[Opening Information supplied section]

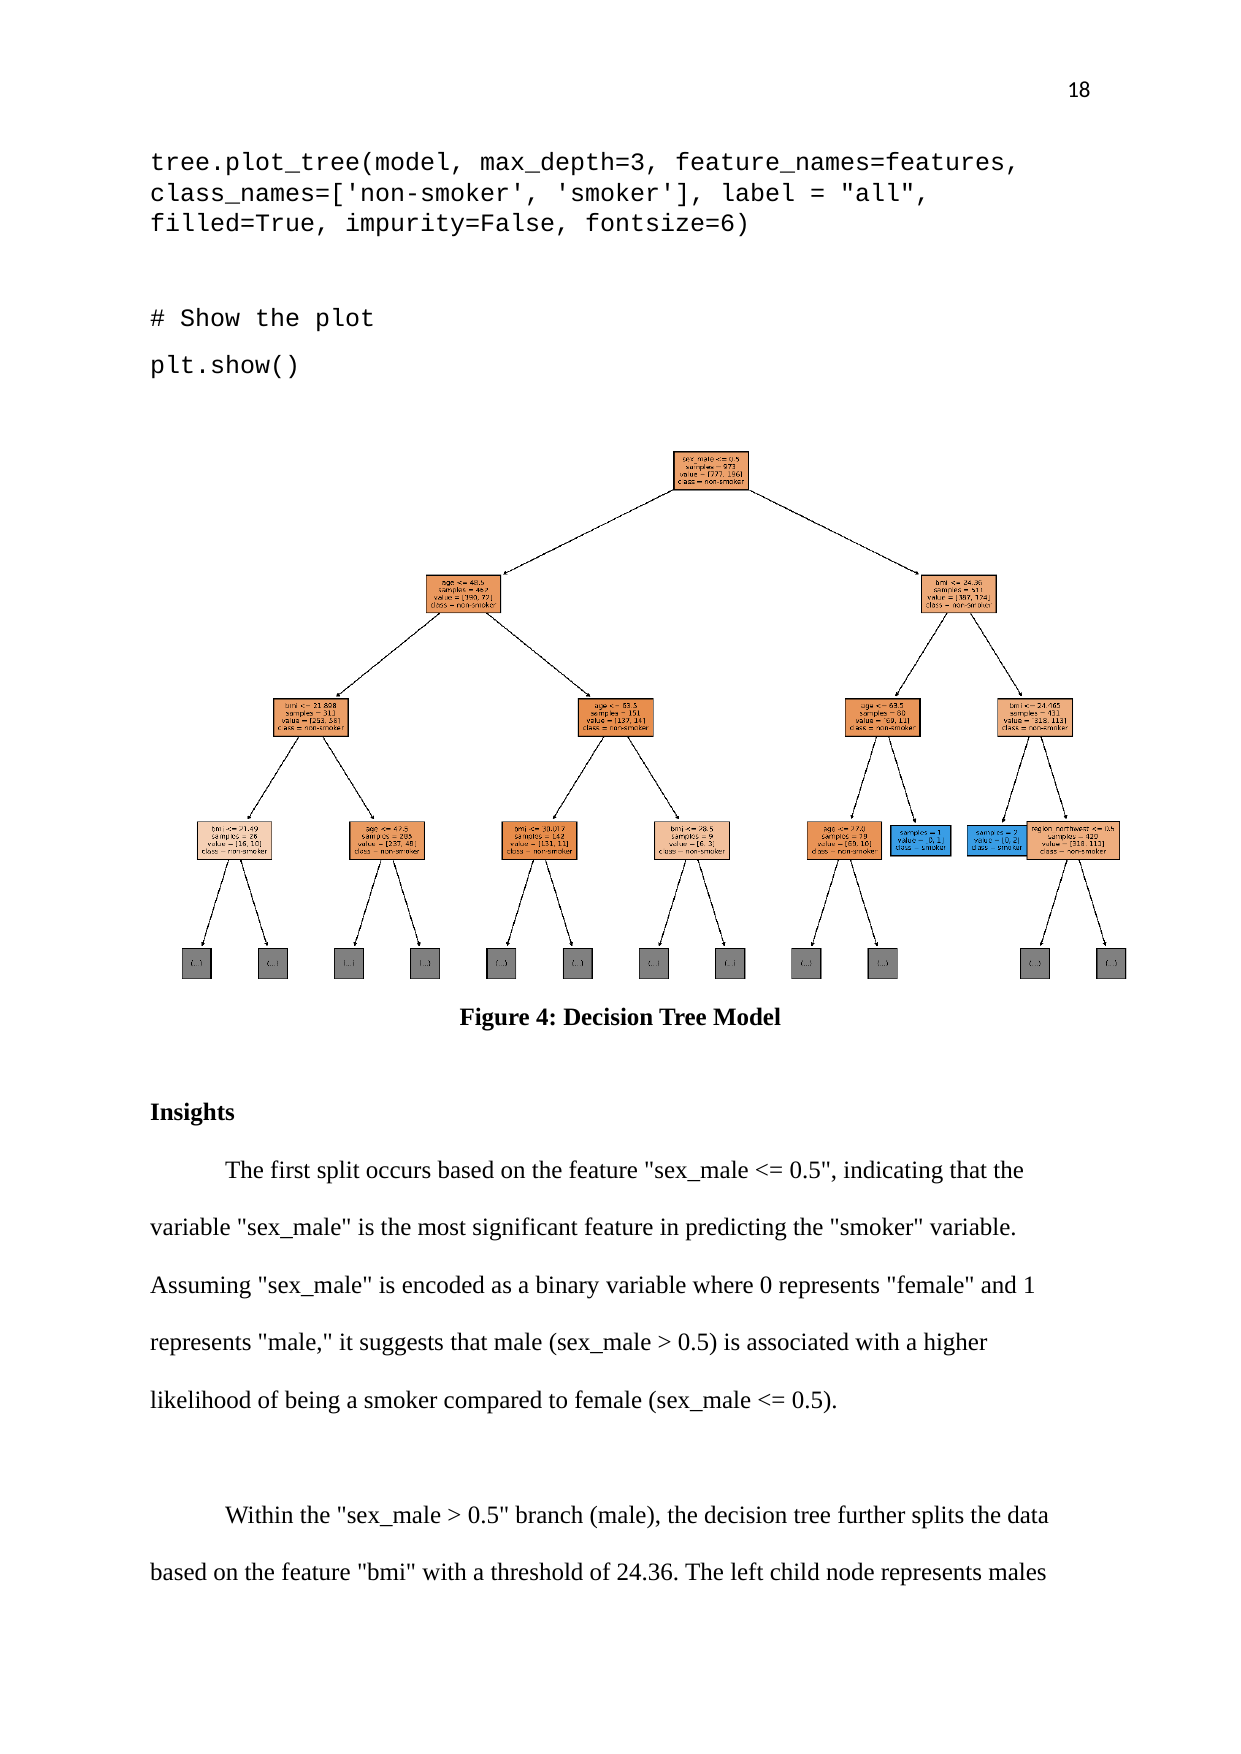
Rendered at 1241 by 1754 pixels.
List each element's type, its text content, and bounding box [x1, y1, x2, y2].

text Figure 4: Decision Tree Model [150, 1002, 1090, 1031]
text plt.show() [150, 353, 1090, 381]
text tree.plot_tree(model, max_depth=3, feature_names=features, class_names=['non-smoker', 'smoker'], label = "all", filled=True, impurity=False, fontsize=6) [150, 150, 1090, 239]
text Insights [150, 1097, 1090, 1126]
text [150, 1500, 1090, 1586]
text # Show the plot [150, 305, 1090, 334]
text The first split occurs based on the feature "sex_male <= 0.5", indicating that the variable "sex_male" is the most significant feature in predicting the "smoker" variable. Assuming "sex_male" is encoded as a binary variable where 0 represents "female" and 1 represents "male," it suggests that male (sex_male > 0.5) is associated with a higher likelihood of being a smoker compared to female (sex_male <= 0.5). [150, 1155, 1090, 1414]
picture [150, 447, 1157, 984]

[Closing Information supplied section]

> **Required action**
Write every line of the data out again exactly, leaving out all images.

> **Output for this exercise**
Rendered at 1241 by 1754 pixels.
List each element's type, its text content, and bounding box [x1, y1, x2, y2].

text Figure 4: Decision Tree Model [150, 1002, 1090, 1031]
text plt.show() [150, 353, 1090, 381]
text tree.plot_tree(model, max_depth=3, feature_names=features, class_names=['non-smoker', 'smoker'], label = "all", filled=True, impurity=False, fontsize=6) [150, 150, 1090, 239]
text Insights [150, 1097, 1090, 1126]
text [150, 1500, 1090, 1586]
text # Show the plot [150, 305, 1090, 334]
text The first split occurs based on the feature "sex_male <= 0.5", indicating that the variable "sex_male" is the most significant feature in predicting the "smoker" variable. Assuming "sex_male" is encoded as a binary variable where 0 represents "female" and 1 represents "male," it suggests that male (sex_male > 0.5) is associated with a higher likelihood of being a smoker compared to female (sex_male <= 0.5). [150, 1155, 1090, 1414]
picture [150, 447, 1157, 984]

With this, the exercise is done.